What happens when a close friend suddenly wants nothing to do with you anymore? A long standing friend is suddenly gone without explanation.
The subject of friends really pushes some serious buttons, love, anger, jealously, more. Childhood friends often have the same karma as siblings or parent/child. We generally expect them to remain in our lives forever, or till death do us part.
A close friendship is a sacred bond, in which secrets are shared and the heart feels a soul connection. This frienship may be one your most intimate relationships (not romantic), moreso than a marriage or anyone else you have in your life. What makes it special is the souls have found each other and share everything. Not to get too metaphysical, but it may be one soul having two physical experiences, the union of which creates strength and understanding.
Friends grow in different ways as they move through their lives, but there are some friends we feel are meant to stay, or need to remain in our lives because of what is shared.
Friends often go to different schools, change careers and the places they live, but now, with the Internet, it becomes easier to remain close, no matter where our friends go.
Sometimes we get upset when our friend makes choices that are not in their best interest. We usually voice strong opinions, but generally have no choice than to honor and respect the friendship by allowing the friend to experience whatever lessons they have chosen.
Then one faithful day...you sense that something is wrong with the friendship. The other person simple does not answer/return your calls or emails with no logical explanation!
Clients have told me about losing lifelong friends for reasons they did not understand. They are broken-hearted as if a death has occurred. Sometimes you have to pay attention to the writing-on-the-wall.
The friend who 'blows you off', has issues and may need help and personal space, or may have changed to a point where you no longer fit into each other's lives.
Remember..everything changes.. including friendships.
There are people who have no time for friends, and therefore have none. Others have many friendships with different groups of friends, it depends on the time and energy the souls share. Maintaining close friendships varies with the people involved and changing lifestyles.
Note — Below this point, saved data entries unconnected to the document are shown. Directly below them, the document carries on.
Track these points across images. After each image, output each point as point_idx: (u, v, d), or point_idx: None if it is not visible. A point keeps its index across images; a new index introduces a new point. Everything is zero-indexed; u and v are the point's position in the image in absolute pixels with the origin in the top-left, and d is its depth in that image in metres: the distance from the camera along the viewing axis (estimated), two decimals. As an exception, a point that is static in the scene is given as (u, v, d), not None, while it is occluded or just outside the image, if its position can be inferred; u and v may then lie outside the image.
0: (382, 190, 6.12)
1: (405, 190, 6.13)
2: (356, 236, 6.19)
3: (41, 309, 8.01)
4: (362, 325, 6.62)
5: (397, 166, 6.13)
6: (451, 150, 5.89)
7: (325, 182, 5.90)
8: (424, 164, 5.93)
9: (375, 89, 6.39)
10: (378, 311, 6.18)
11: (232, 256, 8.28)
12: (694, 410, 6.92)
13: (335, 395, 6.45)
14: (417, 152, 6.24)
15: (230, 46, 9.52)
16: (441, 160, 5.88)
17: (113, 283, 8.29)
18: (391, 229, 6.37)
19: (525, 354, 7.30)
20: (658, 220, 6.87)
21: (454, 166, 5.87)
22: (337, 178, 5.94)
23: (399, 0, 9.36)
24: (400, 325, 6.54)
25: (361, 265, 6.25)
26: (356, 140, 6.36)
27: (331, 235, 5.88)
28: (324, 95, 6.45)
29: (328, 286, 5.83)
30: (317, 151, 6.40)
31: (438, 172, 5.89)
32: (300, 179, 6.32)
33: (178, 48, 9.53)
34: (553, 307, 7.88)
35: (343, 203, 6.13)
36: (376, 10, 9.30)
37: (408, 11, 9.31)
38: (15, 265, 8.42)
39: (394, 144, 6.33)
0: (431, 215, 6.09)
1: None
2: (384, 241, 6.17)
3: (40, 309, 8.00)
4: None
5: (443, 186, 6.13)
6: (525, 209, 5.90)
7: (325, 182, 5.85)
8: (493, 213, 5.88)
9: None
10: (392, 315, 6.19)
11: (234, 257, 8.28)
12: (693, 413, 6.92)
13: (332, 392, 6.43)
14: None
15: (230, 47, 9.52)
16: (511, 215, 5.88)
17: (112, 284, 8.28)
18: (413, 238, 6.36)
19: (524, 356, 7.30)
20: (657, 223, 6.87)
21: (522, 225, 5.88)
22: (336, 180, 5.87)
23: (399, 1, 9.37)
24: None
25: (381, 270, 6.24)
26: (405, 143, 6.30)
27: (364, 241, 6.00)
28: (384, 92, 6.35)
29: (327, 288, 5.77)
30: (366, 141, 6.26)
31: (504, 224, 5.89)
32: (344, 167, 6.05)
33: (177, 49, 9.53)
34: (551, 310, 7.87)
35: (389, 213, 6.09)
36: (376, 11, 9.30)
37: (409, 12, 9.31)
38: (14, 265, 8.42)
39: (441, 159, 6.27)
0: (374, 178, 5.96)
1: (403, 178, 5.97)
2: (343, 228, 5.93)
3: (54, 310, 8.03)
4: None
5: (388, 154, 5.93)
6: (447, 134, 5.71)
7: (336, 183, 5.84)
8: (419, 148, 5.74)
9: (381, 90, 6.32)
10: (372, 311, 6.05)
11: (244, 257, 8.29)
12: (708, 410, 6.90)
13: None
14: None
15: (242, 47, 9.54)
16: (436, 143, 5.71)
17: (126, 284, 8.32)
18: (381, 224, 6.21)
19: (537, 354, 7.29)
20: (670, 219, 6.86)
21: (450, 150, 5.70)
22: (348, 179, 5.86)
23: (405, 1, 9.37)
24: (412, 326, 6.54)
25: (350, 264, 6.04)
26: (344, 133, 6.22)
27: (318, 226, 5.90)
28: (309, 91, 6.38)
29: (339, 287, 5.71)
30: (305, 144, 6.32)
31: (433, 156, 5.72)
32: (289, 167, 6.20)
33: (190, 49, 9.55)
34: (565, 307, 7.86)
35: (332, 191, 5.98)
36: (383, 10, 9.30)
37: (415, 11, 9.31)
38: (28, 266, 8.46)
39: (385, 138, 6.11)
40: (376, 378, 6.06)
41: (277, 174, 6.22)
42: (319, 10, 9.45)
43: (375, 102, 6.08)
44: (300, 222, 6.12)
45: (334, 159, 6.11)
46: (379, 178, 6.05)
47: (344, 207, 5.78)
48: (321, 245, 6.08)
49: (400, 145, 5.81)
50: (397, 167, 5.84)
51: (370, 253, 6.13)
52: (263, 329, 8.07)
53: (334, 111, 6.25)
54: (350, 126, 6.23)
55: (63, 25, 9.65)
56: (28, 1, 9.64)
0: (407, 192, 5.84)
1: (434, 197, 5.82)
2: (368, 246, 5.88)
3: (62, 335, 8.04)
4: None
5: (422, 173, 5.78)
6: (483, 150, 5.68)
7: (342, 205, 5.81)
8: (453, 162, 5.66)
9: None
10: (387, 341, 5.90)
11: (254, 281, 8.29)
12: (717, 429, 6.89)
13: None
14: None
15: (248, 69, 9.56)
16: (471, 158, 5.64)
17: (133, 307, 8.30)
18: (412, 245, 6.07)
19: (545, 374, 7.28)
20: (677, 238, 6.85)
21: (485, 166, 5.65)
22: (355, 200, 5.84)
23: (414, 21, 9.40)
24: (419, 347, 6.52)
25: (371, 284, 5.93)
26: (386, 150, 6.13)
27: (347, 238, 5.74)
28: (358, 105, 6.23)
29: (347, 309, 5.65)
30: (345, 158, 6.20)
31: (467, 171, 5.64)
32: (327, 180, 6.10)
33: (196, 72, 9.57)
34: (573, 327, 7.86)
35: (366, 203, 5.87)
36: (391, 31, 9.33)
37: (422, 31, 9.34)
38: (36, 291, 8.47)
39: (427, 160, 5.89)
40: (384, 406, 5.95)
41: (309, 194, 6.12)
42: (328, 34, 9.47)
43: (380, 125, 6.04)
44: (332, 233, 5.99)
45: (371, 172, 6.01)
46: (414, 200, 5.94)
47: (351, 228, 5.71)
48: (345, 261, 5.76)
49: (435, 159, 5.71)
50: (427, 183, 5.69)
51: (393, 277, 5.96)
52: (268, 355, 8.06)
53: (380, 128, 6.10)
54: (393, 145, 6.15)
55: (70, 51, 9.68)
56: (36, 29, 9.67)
We live in a time line where we are getting rid of things, issues, people, that hamper our spiritual growth. Many people at this time have decided to drop old friendships as the people involved had too many issues and they wanted more positive friends. We are healing issues and letting go of relationships that no longer work.
In the case of the close friend who suddenly dissappears from your life, some of the reasons may include:
- The person they now live with, or married, may be the jealous type, who is threaten by your friendship
- They are suffering from emotional problems and issues
- They don't like or understand who you have become
- Life has simply moved on, and that which held the friendship together, much like a marriage, has ended
Nothing is forever. All is metaphoric. All is conscious experience.
I hope you never lose a best/close friend. Honor your friendships and discuss problems openly, you may see a side to your friend you never knew existed.